ACTION ITEM —
Every line that holds the word "digitalRead" needs to be copied from the data below.

EXERCISE MATERIAL —
== Segment start ==

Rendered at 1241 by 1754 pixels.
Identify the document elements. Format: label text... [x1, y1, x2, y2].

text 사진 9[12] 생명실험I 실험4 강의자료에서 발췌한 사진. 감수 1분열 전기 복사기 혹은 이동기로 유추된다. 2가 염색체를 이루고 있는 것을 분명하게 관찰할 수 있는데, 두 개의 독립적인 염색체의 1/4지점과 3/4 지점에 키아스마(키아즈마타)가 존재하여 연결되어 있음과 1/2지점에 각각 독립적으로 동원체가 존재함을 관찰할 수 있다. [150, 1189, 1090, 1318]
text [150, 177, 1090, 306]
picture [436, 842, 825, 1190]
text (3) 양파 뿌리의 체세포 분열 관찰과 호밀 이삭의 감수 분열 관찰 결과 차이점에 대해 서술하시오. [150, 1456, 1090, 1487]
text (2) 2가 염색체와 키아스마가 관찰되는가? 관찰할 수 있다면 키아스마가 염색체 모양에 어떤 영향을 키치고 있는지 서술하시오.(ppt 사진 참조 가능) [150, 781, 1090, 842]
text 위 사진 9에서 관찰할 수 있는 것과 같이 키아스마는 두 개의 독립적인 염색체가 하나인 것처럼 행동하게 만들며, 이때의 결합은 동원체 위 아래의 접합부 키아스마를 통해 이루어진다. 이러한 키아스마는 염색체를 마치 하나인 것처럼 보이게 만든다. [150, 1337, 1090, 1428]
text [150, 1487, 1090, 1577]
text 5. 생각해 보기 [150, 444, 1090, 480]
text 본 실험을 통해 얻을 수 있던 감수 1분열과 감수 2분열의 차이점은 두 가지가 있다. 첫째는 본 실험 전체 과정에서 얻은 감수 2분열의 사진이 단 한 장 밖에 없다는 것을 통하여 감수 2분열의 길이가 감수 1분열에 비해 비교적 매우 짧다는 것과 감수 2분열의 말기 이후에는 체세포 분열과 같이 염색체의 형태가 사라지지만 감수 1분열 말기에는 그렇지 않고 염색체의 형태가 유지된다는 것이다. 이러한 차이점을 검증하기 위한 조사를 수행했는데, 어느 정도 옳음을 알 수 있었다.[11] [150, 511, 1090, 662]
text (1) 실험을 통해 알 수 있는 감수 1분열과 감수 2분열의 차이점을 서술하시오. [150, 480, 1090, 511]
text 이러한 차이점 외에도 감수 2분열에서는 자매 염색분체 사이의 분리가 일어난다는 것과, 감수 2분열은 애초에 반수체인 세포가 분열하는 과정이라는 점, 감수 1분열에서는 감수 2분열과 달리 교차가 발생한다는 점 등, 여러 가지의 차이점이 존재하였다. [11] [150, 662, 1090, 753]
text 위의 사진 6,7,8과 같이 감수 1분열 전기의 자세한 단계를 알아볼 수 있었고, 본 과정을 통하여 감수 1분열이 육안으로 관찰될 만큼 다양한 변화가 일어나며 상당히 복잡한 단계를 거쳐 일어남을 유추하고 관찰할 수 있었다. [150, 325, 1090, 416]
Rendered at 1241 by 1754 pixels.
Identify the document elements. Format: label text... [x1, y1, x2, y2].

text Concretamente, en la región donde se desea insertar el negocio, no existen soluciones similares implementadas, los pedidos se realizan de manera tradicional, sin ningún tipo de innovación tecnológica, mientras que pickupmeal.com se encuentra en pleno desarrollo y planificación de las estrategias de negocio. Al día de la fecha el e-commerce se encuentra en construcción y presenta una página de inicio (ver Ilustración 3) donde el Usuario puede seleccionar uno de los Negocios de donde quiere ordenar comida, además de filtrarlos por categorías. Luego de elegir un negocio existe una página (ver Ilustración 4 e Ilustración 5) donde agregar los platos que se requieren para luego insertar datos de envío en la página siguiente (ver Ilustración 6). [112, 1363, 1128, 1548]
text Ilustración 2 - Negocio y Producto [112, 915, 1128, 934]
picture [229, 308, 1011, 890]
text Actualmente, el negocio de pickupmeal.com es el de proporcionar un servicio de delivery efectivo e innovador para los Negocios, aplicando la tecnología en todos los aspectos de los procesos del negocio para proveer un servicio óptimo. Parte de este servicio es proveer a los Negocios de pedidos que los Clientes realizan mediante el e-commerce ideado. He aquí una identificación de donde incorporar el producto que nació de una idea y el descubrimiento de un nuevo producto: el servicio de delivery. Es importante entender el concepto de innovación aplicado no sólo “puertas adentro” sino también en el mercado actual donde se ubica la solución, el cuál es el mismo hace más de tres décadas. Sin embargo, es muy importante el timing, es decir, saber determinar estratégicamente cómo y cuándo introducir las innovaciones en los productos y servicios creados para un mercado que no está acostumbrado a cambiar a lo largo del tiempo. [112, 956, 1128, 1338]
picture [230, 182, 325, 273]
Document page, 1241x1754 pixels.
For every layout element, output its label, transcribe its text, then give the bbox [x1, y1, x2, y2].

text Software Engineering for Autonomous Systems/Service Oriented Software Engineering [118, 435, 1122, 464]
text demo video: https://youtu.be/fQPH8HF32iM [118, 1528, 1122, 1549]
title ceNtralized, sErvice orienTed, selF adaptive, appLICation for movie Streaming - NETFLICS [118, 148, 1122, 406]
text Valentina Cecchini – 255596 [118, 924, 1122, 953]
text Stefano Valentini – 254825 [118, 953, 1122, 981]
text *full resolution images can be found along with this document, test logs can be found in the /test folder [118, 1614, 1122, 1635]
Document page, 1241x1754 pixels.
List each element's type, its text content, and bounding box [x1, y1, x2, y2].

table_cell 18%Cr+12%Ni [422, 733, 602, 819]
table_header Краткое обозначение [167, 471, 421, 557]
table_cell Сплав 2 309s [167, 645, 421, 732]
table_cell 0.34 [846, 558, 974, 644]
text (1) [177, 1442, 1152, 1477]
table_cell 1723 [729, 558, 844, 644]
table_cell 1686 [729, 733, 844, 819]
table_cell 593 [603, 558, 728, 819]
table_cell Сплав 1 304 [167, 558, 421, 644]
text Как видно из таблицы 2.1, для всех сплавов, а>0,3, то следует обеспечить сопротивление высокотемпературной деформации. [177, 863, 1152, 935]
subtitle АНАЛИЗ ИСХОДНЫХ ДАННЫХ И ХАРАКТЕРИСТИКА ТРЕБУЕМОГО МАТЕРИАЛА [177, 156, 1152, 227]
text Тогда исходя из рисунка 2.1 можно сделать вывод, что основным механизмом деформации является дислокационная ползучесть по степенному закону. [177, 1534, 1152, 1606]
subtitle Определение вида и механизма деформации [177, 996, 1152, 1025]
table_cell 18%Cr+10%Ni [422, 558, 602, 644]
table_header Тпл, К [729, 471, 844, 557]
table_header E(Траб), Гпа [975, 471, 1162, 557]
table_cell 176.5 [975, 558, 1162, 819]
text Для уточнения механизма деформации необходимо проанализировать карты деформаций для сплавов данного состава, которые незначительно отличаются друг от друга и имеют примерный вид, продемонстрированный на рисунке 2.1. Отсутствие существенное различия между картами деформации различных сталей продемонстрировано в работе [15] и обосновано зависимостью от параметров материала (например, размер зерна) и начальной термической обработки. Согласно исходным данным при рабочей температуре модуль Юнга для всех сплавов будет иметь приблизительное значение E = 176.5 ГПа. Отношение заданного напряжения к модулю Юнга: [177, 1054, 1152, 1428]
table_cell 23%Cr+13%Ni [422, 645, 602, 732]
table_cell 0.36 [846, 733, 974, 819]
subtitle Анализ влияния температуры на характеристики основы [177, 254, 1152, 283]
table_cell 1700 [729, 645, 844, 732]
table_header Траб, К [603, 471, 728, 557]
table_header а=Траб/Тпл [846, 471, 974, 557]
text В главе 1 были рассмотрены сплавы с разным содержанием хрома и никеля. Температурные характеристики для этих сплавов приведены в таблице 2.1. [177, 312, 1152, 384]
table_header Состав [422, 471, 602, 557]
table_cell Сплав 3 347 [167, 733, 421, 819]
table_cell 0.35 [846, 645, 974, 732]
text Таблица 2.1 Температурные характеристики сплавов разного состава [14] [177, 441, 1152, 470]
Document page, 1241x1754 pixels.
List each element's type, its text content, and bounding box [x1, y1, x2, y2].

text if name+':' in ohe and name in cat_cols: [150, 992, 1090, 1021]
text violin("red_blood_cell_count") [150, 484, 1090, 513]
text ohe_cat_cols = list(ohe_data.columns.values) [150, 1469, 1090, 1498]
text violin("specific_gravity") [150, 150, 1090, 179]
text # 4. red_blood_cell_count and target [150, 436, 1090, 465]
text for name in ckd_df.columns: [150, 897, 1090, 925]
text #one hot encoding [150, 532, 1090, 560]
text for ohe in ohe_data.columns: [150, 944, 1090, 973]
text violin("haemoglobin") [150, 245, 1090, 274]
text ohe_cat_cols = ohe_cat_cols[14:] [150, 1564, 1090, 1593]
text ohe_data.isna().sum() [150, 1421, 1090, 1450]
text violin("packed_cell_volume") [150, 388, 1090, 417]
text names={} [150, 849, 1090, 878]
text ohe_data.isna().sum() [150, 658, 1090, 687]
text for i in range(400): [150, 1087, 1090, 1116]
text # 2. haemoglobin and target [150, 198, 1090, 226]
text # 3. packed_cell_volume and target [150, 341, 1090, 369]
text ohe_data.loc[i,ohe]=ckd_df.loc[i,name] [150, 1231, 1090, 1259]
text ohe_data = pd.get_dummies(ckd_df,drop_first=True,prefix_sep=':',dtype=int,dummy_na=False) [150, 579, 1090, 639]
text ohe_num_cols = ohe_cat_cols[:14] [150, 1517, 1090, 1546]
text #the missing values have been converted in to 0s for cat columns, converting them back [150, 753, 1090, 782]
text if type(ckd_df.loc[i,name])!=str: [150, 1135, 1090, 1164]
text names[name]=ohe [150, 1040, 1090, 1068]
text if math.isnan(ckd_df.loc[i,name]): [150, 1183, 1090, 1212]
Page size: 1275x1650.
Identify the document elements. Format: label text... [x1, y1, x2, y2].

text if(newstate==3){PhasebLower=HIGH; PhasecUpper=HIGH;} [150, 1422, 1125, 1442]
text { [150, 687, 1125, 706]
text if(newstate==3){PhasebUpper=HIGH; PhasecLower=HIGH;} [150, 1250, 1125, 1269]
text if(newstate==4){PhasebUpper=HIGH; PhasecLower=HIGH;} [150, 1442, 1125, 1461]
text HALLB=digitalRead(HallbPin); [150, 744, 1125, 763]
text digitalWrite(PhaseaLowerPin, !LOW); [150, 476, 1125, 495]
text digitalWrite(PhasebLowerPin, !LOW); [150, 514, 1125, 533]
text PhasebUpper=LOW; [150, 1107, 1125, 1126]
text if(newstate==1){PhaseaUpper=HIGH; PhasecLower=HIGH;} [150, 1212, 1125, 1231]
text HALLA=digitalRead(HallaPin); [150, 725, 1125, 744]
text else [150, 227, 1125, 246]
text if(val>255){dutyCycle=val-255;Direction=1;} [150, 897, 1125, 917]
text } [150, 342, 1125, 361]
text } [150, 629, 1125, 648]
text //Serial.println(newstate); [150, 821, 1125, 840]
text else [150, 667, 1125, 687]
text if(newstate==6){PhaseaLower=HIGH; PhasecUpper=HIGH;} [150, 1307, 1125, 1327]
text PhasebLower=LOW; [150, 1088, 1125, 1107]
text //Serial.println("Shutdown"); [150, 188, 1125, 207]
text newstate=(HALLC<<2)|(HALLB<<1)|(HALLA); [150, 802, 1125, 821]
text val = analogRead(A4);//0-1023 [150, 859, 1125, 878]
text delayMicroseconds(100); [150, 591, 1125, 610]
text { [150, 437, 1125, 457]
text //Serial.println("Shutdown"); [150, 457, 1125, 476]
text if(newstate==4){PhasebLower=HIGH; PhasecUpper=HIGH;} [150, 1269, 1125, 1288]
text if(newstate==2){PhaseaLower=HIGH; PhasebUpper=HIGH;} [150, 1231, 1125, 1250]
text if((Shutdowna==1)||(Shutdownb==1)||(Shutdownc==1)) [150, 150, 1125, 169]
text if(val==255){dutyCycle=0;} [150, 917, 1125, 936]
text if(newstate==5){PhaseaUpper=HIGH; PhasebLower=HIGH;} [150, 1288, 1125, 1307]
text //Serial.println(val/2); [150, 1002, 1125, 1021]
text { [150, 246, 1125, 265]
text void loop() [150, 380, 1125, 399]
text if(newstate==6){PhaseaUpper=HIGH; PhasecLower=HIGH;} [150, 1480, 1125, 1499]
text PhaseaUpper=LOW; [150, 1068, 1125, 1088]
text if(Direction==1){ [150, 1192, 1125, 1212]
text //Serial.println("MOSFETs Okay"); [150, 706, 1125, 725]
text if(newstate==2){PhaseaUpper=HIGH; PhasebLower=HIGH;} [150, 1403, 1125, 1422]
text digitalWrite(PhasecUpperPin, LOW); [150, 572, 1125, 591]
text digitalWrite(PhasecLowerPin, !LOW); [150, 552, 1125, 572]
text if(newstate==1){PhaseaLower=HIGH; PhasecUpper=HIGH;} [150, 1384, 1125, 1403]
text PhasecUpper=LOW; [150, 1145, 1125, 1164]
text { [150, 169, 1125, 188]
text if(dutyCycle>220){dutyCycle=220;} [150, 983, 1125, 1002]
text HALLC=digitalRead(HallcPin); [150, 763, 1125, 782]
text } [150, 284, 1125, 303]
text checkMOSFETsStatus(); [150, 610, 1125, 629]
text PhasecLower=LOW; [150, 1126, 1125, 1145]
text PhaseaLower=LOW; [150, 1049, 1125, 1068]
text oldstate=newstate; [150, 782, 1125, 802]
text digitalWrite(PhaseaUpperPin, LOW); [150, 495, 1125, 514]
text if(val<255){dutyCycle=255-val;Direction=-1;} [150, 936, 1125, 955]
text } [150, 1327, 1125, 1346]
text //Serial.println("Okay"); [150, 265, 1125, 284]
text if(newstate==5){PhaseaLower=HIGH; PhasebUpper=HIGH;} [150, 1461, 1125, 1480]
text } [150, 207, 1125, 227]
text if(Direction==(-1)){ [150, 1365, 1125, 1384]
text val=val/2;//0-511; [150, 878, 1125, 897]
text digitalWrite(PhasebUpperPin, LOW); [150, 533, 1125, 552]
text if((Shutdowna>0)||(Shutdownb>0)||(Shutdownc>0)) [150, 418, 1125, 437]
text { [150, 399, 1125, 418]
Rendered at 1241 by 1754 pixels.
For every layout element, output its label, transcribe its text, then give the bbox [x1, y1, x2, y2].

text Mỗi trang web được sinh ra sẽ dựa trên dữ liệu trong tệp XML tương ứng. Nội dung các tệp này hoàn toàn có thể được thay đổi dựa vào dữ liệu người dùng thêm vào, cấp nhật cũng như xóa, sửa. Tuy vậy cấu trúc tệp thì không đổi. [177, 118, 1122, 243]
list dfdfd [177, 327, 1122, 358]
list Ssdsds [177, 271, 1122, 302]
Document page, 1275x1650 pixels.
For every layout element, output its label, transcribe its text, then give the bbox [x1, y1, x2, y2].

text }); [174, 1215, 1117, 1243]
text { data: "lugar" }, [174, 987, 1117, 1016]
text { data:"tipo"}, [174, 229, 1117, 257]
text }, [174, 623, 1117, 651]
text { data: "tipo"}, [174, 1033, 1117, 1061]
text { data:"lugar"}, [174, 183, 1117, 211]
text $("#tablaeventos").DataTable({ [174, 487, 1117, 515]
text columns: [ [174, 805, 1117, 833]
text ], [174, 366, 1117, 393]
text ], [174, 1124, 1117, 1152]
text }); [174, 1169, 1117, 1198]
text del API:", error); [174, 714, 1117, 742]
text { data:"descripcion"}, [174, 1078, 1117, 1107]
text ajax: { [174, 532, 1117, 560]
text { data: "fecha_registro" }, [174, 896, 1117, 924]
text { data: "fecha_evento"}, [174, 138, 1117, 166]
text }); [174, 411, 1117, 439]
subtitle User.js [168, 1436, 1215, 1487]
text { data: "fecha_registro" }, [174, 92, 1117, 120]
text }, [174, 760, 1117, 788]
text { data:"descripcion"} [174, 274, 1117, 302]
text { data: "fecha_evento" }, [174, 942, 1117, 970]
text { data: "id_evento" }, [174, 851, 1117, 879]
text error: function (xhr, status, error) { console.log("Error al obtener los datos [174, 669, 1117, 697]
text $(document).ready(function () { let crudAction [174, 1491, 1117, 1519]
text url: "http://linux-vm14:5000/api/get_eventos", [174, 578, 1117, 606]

== Segment end ==

RESPONSE AREA —
text HALLB=digitalRead(HallbPin); [150, 744, 1125, 763]
text HALLA=digitalRead(HallaPin); [150, 725, 1125, 744]
text HALLC=digitalRead(HallcPin); [150, 763, 1125, 782]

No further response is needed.